Functions of an Economic Development Corporation
An economic development corporation is an organization whose mission is to promote economic development within a specific geographical area. The function of these entities is to assist businesses within their respective geographical area to get started, and also to succeed and grow, helping to develop economic growth.
More often than not, any individual economic development corporation will operate within one individual city as their respective region. Economic development corporations and agencies are a part of every state government and many local-level governments as well. Economic development corporations work very similarly to Chambers of Commerce, often working in a complementary capacity. These corporations are quite common in the United States, and are typically structured as a 501(c)(3) non-profit. Occasionally, economic development corporations may also be a branch of a government division that acts in the same way, instead of being an official 501(c)(3).
Many of the services that economic development corporations develop include but aren’t limited to:
- Providing advice, guidance and resources for people starting up new businesses within the corporation’s territory
- Offering financial assistance to businesses with grants, loans and tax-exempt bonds
- Assistance with site selection and determining business locations within a community
- Recruitment of new employees for businesses and providing assistance with job training
These services provide invaluable resources for business owners, many of whom would not have executed in starting up their business without such guidance. Many of the services can provide a “safety net” for business owners to ensure that their businesses are operating in ways that can lead to additional profits, which will allow for growth in output and employment.

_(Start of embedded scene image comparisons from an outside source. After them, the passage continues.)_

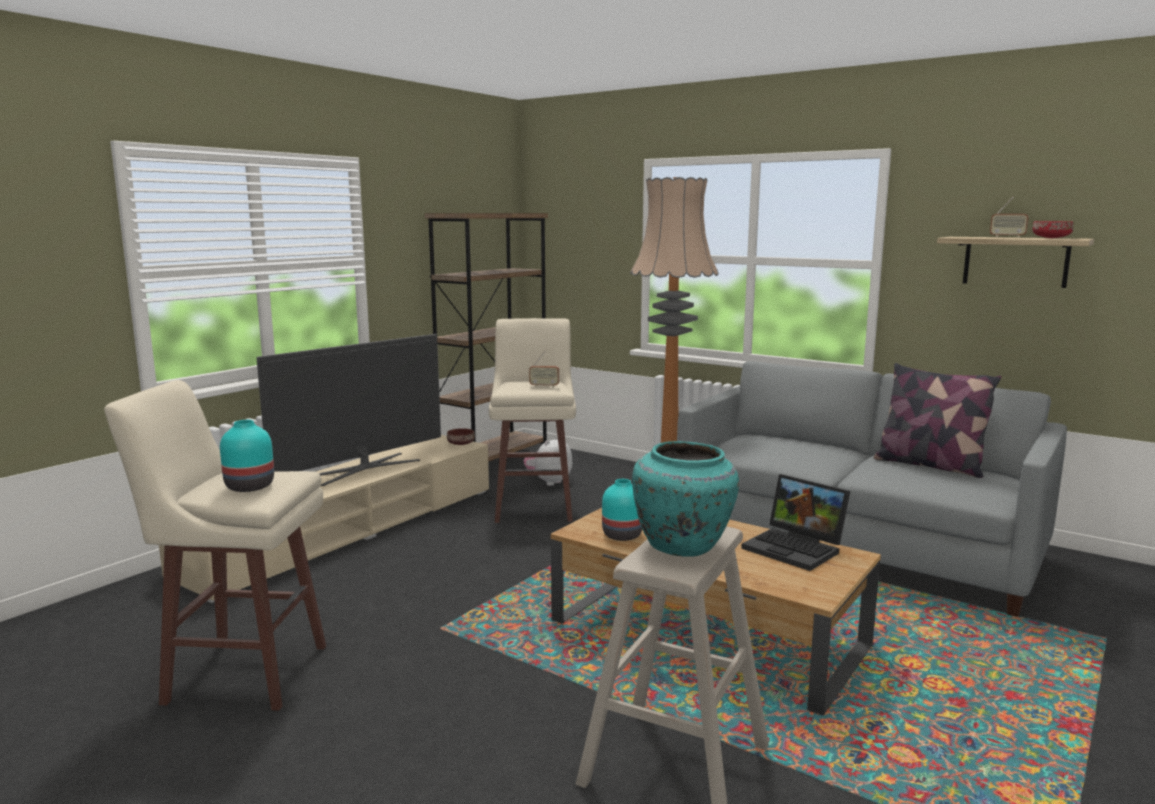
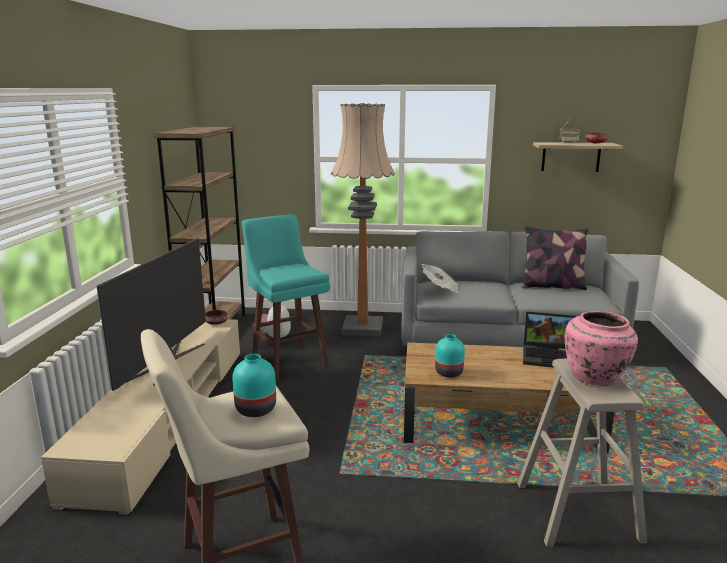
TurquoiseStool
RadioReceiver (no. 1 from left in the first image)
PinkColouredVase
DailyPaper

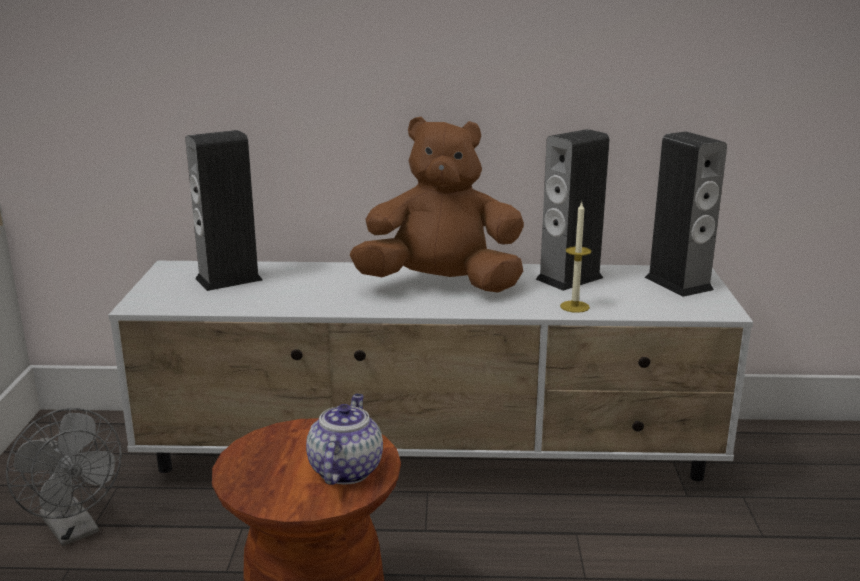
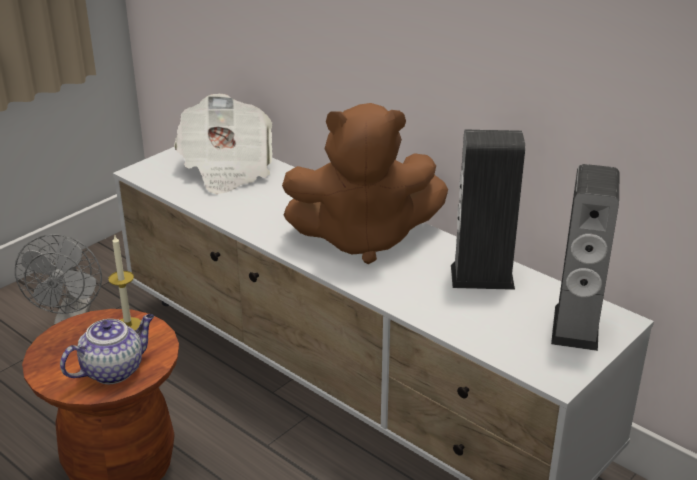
DailyPaper
BrownColouredSoftToy
Candle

Part of the function of an economic development corporation is to establish an economic base for their respective region. By establishing an economic base, an economic development corporation is able to analyze the data collected and determine which areas need particular focus in order to bring more money into a particular region. The focus is to increase exports and employment. In this case, exports are not viewed as necessarily international, but simply products or services which can be consumed by customers outside of a local region, which even at the level of small communities, is important for bringing new money into an economy. Without exports, an economy may only recycle the same money over and over again, which causes no growth. Once an economic base is established and certain industries become a focus for economic development, working to attract related businesses is one smart way to increase a community’s employment, which also increases a company’s output, leading to higher exports. Many industries, such as manufacturing, tourism, technology and artisanship, lead to exports more easily than others. Playing to a community’s strengths is what is important. It is also important to decide whether to seek to attract existing businesses looking to expand into new locations or foster entrepreneurship in local industry professionals who may end up forming new companies. With these tools and with a helpful array of services, economic development corporations work to keep the economy of their region growing year after year.